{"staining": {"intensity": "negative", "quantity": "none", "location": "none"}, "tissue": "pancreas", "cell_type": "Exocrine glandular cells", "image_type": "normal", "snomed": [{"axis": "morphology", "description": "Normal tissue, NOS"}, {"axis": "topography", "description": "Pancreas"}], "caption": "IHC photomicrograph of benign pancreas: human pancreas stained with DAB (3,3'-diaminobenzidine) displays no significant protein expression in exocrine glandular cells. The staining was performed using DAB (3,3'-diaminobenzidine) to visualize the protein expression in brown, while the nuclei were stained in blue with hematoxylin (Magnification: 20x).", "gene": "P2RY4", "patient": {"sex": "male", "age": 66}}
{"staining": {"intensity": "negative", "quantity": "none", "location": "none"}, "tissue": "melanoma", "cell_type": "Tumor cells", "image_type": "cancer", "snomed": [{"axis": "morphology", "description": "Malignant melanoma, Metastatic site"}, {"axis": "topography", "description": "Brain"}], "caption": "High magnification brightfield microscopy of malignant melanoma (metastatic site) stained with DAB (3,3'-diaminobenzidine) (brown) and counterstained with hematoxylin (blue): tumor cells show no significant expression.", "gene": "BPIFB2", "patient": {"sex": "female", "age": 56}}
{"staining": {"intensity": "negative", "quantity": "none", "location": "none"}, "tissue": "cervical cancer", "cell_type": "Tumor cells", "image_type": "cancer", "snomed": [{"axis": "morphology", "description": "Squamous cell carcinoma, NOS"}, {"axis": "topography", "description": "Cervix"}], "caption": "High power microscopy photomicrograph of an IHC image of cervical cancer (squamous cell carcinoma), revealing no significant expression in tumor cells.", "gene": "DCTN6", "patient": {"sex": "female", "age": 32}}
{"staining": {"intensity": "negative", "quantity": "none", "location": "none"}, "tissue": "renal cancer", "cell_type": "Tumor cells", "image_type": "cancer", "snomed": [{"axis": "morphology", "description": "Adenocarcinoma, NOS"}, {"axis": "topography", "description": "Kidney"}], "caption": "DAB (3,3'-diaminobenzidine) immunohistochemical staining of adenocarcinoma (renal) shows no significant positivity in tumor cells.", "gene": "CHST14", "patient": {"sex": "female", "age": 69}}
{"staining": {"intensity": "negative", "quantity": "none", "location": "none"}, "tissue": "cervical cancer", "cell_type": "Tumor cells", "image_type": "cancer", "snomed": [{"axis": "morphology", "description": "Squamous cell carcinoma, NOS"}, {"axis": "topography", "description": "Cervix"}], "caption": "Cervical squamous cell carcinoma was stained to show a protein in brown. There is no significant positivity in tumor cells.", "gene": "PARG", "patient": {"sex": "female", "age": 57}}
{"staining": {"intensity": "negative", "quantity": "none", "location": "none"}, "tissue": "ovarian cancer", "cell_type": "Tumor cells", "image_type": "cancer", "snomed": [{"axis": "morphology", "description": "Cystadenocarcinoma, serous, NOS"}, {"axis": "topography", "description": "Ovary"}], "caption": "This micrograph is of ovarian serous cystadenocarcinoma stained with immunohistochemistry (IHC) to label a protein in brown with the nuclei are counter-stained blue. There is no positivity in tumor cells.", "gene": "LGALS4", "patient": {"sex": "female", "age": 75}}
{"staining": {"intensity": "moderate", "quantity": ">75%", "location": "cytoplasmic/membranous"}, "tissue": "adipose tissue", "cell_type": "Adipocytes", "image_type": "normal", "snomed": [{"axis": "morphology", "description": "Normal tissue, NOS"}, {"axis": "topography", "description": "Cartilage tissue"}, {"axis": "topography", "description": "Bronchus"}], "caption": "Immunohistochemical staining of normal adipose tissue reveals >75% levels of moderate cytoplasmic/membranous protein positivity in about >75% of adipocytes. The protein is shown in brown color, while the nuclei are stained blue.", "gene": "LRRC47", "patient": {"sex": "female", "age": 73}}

+===+

## WHAT YOU ARE ASKED TO DO
Line by line, transcribe the data exactly.

## OUTPUT BELOW
{"staining": {"intensity": "negative", "quantity": "none", "location": "none"}, "tissue": "pancreas", "cell_type": "Exocrine glandular cells", "image_type": "normal", "snomed": [{"axis": "morphology", "description": "Normal tissue, NOS"}, {"axis": "topography", "description": "Pancreas"}], "caption": "IHC photomicrograph of benign pancreas: human pancreas stained with DAB (3,3'-diaminobenzidine) displays no significant protein expression in exocrine glandular cells. The staining was performed using DAB (3,3'-diaminobenzidine) to visualize the protein expression in brown, while the nuclei were stained in blue with hematoxylin (Magnification: 20x).", "gene": "P2RY4", "patient": {"sex": "male", "age": 66}}
{"staining": {"intensity": "negative", "quantity": "none", "location": "none"}, "tissue": "melanoma", "cell_type": "Tumor cells", "image_type": "cancer", "snomed": [{"axis": "morphology", "description": "Malignant melanoma, Metastatic site"}, {"axis": "topography", "description": "Brain"}], "caption": "High magnification brightfield microscopy of malignant melanoma (metastatic site) stained with DAB (3,3'-diaminobenzidine) (brown) and counterstained with hematoxylin (blue): tumor cells show no significant expression.", "gene": "BPIFB2", "patient": {"sex": "female", "age": 56}}
{"staining": {"intensity": "negative", "quantity": "none", "location": "none"}, "tissue": "cervical cancer", "cell_type": "Tumor cells", "image_type": "cancer", "snomed": [{"axis": "morphology", "description": "Squamous cell carcinoma, NOS"}, {"axis": "topography", "description": "Cervix"}], "caption": "High power microscopy photomicrograph of an IHC image of cervical cancer (squamous cell carcinoma), revealing no significant expression in tumor cells.", "gene": "DCTN6", "patient": {"sex": "female", "age": 32}}
{"staining": {"intensity": "negative", "quantity": "none", "location": "none"}, "tissue": "renal cancer", "cell_type": "Tumor cells", "image_type": "cancer", "snomed": [{"axis": "morphology", "description": "Adenocarcinoma, NOS"}, {"axis": "topography", "description": "Kidney"}], "caption": "DAB (3,3'-diaminobenzidine) immunohistochemical staining of adenocarcinoma (renal) shows no significant positivity in tumor cells.", "gene": "CHST14", "patient": {"sex": "female", "age": 69}}
{"staining": {"intensity": "negative", "quantity": "none", "location": "none"}, "tissue": "cervical cancer", "cell_type": "Tumor cells", "image_type": "cancer", "snomed": [{"axis": "morphology", "description": "Squamous cell carcinoma, NOS"}, {"axis": "topography", "description": "Cervix"}], "caption": "Cervical squamous cell carcinoma was stained to show a protein in brown. There is no significant positivity in tumor cells.", "gene": "PARG", "patient": {"sex": "female", "age": 57}}
{"staining": {"intensity": "negative", "quantity": "none", "location": "none"}, "tissue": "ovarian cancer", "cell_type": "Tumor cells", "image_type": "cancer", "snomed": [{"axis": "morphology", "description": "Cystadenocarcinoma, serous, NOS"}, {"axis": "topography", "description": "Ovary"}], "caption": "This micrograph is of ovarian serous cystadenocarcinoma stained with immunohistochemistry (IHC) to label a protein in brown with the nuclei are counter-stained blue. There is no positivity in tumor cells.", "gene": "LGALS4", "patient": {"sex": "female", "age": 75}}
{"staining": {"intensity": "moderate", "quantity": ">75%", "location": "cytoplasmic/membranous"}, "tissue": "adipose tissue", "cell_type": "Adipocytes", "image_type": "normal", "snomed": [{"axis": "morphology", "description": "Normal tissue, NOS"}, {"axis": "topography", "description": "Cartilage tissue"}, {"axis": "topography", "description": "Bronchus"}], "caption": "Immunohistochemical staining of normal adipose tissue reveals >75% levels of moderate cytoplasmic/membranous protein positivity in about >75% of adipocytes. The protein is shown in brown color, while the nuclei are stained blue.", "gene": "LRRC47", "patient": {"sex": "female", "age": 73}}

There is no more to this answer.